= Provided records =
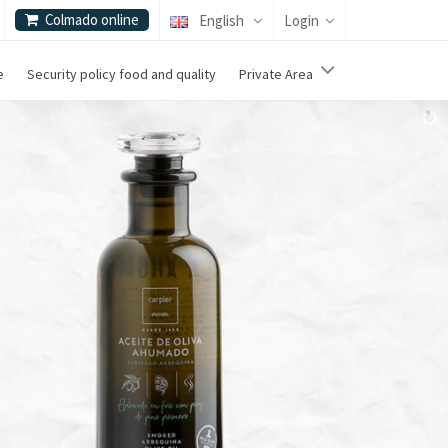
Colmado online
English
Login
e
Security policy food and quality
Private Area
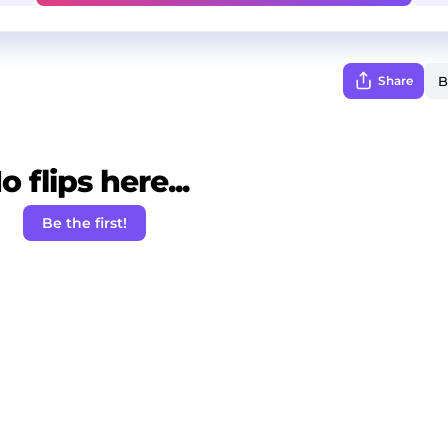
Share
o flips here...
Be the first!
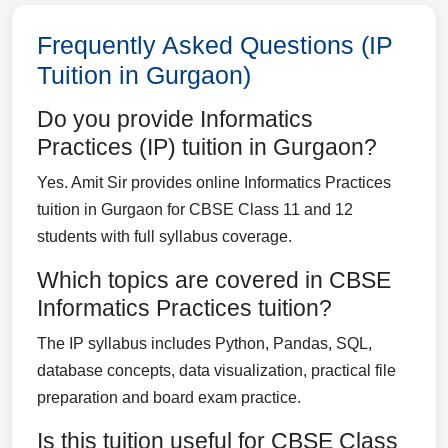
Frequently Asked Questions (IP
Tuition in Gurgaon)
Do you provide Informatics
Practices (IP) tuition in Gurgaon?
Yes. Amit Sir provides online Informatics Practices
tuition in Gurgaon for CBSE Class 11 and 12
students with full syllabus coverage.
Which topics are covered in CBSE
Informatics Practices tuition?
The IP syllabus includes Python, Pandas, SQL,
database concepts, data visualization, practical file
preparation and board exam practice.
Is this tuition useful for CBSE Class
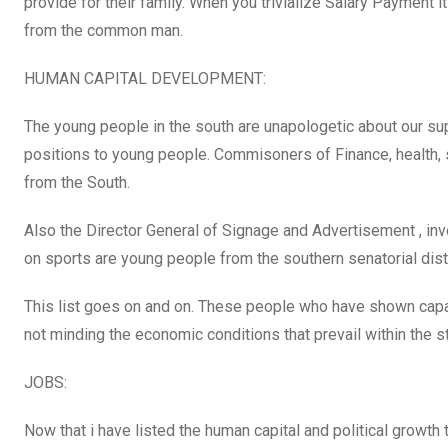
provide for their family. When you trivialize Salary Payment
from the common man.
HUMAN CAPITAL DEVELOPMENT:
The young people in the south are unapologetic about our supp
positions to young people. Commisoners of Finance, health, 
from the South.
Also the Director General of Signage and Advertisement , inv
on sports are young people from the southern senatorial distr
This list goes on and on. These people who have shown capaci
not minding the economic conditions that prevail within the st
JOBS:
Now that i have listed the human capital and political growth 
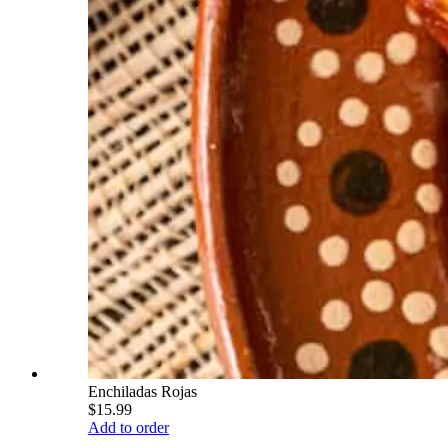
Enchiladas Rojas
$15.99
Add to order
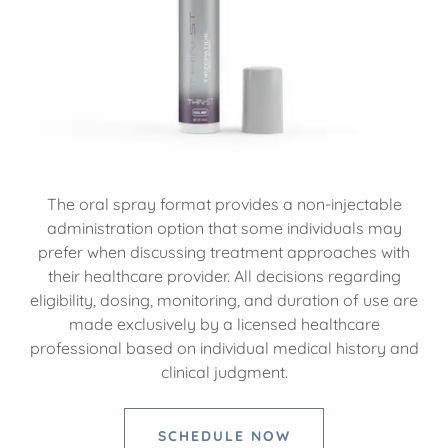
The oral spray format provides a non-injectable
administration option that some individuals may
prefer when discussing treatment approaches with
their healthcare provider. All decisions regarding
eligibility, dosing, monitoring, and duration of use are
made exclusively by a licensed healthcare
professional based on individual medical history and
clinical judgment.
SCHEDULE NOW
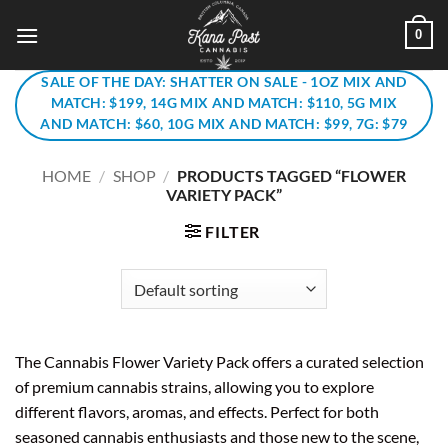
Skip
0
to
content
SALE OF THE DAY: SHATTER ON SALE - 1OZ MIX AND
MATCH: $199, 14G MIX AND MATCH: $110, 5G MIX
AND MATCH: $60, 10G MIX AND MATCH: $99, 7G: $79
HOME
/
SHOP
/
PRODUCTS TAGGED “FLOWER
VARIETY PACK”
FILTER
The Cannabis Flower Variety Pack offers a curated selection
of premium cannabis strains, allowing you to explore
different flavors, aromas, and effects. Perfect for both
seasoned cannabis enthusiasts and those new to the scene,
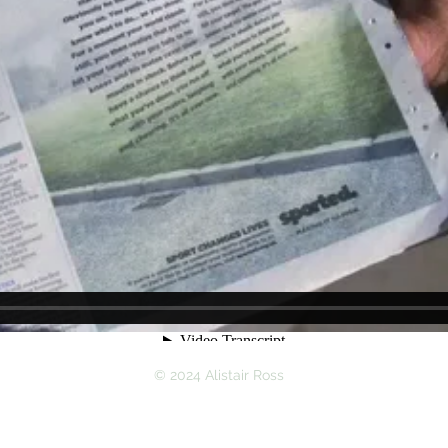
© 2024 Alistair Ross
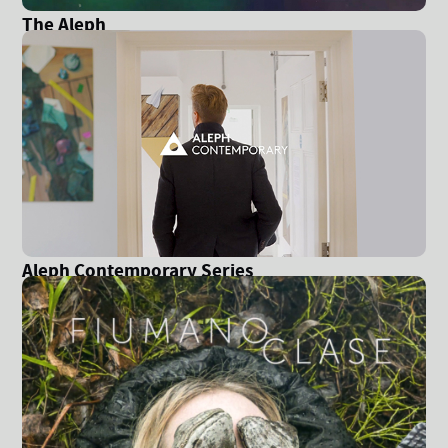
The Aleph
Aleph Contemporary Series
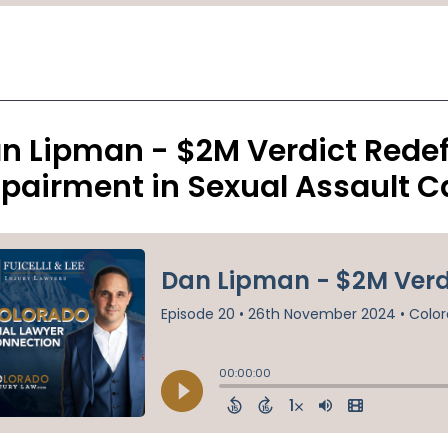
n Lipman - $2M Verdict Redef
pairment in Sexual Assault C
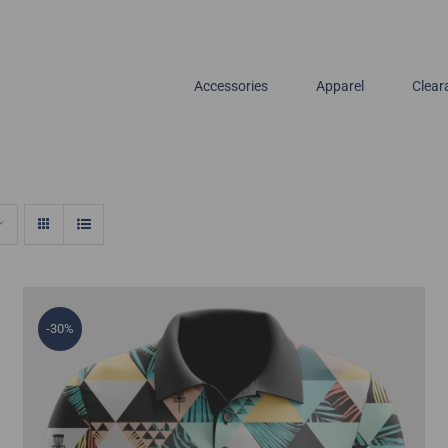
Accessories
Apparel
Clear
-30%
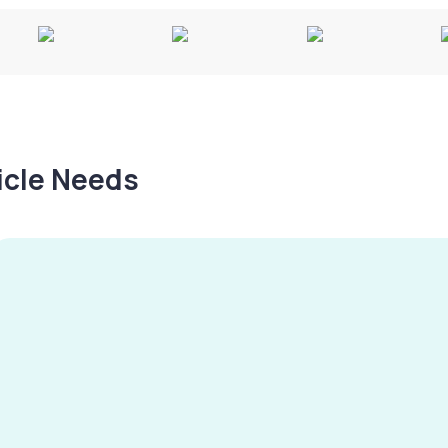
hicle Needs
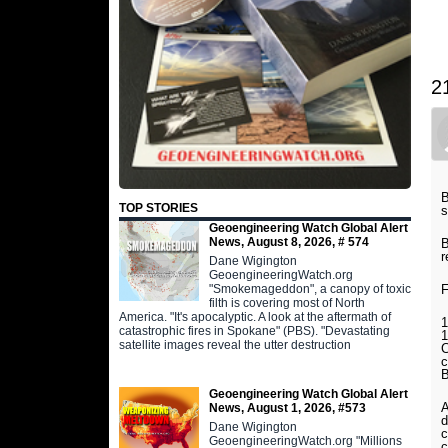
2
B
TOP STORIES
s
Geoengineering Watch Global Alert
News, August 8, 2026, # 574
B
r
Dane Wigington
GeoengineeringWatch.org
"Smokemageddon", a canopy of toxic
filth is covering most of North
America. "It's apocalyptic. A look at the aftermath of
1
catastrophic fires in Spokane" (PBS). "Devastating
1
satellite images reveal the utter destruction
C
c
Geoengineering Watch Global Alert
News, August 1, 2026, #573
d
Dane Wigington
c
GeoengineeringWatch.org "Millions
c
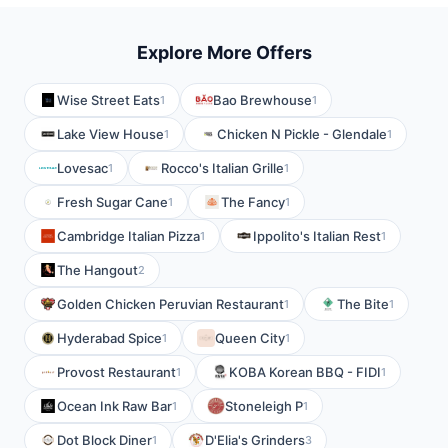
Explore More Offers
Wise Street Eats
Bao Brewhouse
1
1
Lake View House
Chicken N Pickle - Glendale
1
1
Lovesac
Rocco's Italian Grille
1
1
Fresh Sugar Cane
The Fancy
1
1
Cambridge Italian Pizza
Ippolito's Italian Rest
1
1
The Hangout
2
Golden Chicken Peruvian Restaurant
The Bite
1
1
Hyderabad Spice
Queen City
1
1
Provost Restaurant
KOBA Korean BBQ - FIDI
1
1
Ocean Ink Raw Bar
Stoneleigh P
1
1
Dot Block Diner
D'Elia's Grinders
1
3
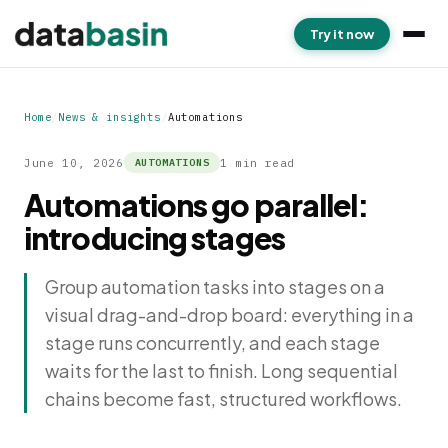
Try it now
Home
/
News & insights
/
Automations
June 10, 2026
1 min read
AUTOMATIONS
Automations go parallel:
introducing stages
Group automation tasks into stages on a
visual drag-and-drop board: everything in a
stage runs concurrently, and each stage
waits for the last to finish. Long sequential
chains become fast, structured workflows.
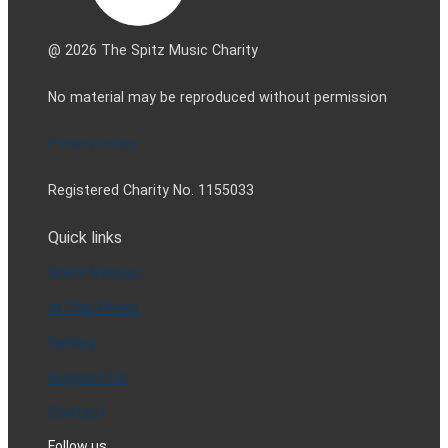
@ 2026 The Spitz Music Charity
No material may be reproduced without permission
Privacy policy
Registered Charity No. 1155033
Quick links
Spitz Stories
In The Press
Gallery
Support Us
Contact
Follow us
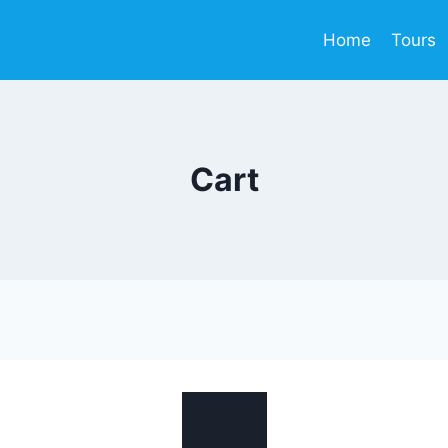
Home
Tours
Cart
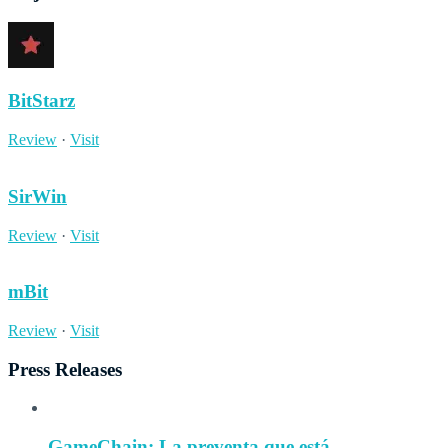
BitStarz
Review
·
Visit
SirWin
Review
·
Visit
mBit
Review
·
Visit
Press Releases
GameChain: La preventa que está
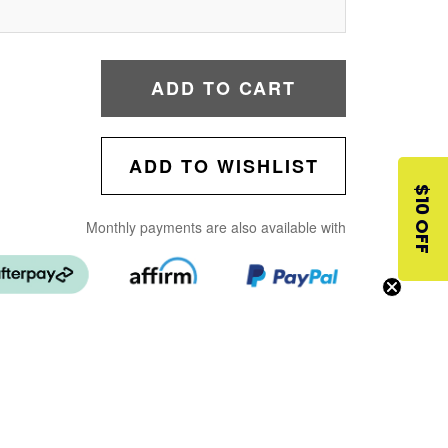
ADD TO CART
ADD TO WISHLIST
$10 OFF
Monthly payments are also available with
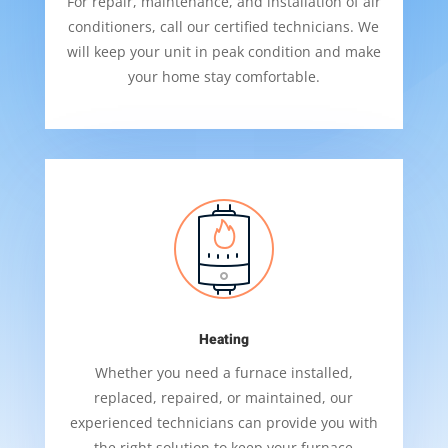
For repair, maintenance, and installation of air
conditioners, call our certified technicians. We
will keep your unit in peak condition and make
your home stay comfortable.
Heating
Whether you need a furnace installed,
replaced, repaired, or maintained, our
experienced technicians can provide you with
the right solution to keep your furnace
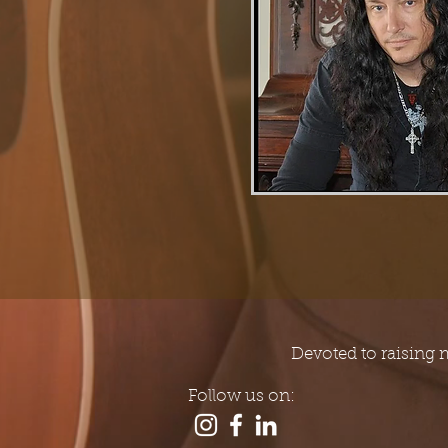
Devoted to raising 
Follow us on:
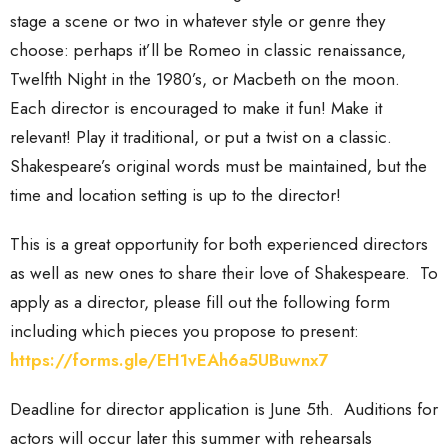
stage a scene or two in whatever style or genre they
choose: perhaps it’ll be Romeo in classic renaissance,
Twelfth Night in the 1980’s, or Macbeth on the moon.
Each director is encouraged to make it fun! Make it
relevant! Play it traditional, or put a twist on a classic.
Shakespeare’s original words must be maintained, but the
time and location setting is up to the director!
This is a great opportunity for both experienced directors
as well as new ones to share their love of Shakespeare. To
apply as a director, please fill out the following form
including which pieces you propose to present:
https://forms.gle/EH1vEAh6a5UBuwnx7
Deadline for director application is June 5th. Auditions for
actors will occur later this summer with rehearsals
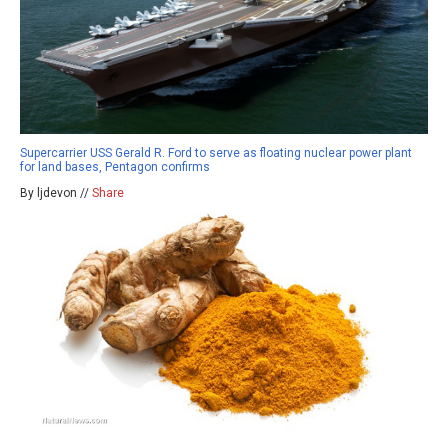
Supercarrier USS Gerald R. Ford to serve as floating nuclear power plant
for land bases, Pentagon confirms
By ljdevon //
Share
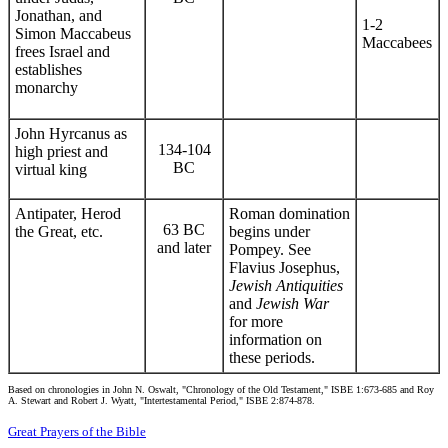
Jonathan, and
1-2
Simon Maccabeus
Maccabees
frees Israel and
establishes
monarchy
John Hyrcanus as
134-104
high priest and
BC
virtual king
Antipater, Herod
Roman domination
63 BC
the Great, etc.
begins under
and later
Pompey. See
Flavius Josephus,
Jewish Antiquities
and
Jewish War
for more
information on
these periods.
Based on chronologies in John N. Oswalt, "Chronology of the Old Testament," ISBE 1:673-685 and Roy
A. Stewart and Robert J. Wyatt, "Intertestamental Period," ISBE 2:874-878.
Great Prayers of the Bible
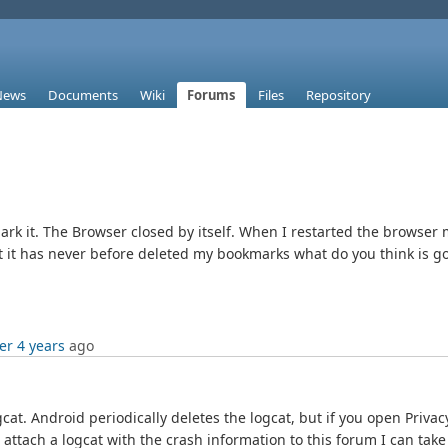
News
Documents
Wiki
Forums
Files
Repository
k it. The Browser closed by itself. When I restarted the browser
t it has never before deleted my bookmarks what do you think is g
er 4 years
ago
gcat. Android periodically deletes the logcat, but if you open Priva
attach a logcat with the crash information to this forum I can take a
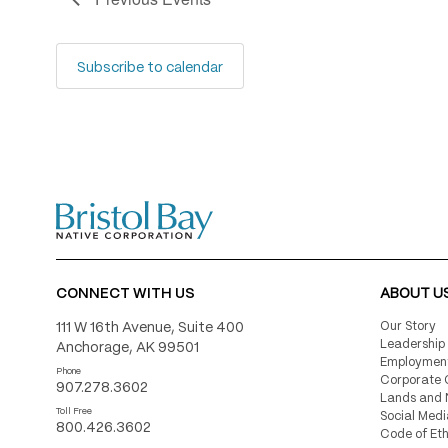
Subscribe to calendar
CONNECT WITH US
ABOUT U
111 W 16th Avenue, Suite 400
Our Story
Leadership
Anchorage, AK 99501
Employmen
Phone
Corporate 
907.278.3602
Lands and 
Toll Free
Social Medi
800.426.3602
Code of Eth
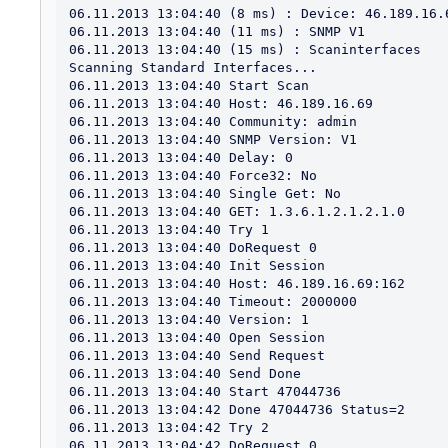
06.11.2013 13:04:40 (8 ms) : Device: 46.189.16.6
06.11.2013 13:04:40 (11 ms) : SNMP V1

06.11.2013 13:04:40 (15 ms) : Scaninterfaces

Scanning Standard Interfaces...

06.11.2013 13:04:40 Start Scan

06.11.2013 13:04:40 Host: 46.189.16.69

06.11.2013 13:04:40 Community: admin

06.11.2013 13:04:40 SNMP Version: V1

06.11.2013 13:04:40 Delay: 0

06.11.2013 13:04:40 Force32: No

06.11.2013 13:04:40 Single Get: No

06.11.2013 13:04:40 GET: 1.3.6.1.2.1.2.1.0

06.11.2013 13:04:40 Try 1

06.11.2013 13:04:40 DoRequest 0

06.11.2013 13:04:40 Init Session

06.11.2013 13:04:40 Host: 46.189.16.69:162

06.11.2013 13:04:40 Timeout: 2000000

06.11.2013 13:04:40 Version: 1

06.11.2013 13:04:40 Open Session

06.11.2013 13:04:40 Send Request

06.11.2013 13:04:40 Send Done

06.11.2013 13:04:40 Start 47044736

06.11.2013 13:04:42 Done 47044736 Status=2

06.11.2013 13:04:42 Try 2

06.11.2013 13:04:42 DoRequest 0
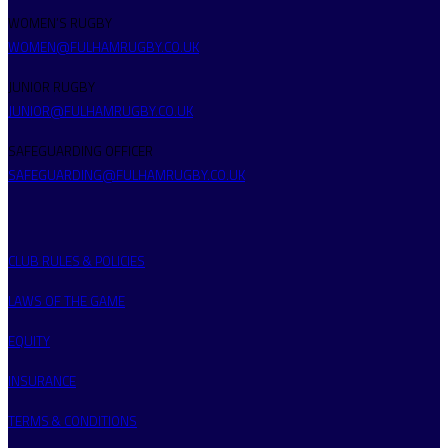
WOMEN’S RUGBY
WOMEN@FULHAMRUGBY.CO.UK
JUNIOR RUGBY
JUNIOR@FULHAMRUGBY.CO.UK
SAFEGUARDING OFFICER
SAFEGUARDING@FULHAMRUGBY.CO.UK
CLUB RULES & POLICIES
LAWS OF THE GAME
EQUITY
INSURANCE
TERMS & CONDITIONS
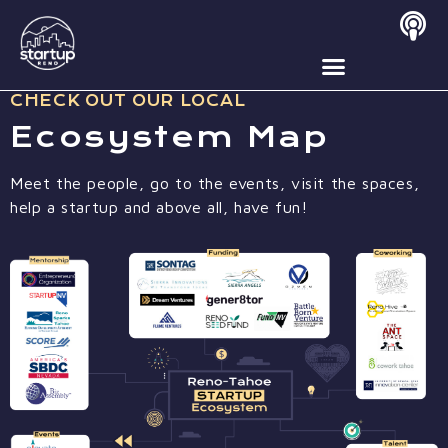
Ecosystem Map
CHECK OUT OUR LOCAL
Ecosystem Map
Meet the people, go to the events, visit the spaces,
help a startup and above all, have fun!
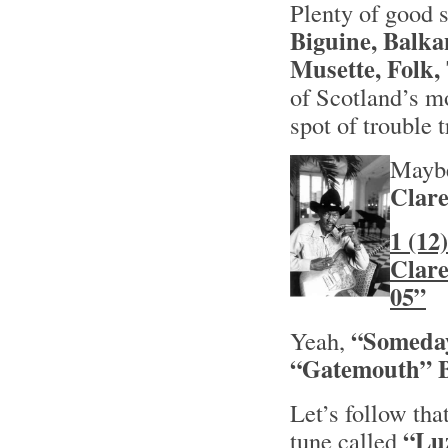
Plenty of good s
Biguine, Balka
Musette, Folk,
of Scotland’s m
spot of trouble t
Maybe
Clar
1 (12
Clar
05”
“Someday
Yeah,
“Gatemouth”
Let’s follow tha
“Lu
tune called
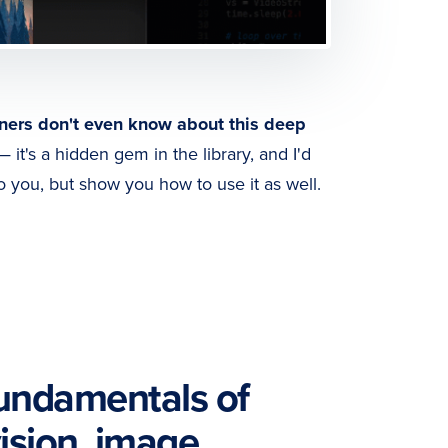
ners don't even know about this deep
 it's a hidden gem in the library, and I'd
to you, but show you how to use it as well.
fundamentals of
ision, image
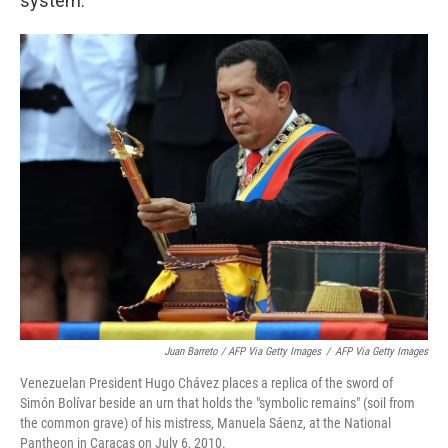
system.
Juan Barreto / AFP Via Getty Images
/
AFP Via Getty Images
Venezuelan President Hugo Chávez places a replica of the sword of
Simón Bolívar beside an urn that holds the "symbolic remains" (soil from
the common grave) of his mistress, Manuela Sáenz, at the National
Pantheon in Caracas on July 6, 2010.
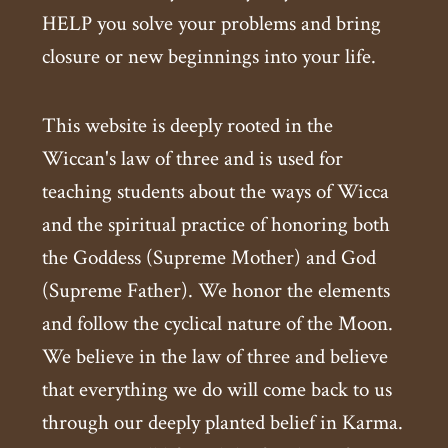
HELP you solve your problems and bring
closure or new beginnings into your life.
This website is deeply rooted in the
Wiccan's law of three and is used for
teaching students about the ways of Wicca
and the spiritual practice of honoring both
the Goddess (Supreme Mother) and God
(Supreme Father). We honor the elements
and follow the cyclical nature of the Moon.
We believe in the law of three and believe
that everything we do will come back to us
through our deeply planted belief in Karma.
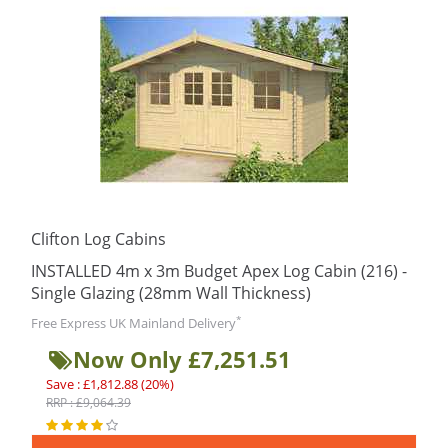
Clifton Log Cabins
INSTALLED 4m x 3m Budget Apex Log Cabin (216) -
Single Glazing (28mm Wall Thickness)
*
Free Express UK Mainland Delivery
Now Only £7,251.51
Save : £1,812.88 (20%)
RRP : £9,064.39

= Problem to work on =
Filter the material for the word "Gurgaon" and copy each matching line.

= Expected output =
Tuition in Gurgaon)
Practices (IP) tuition in Gurgaon?
tuition in Gurgaon for CBSE Class 11 and 12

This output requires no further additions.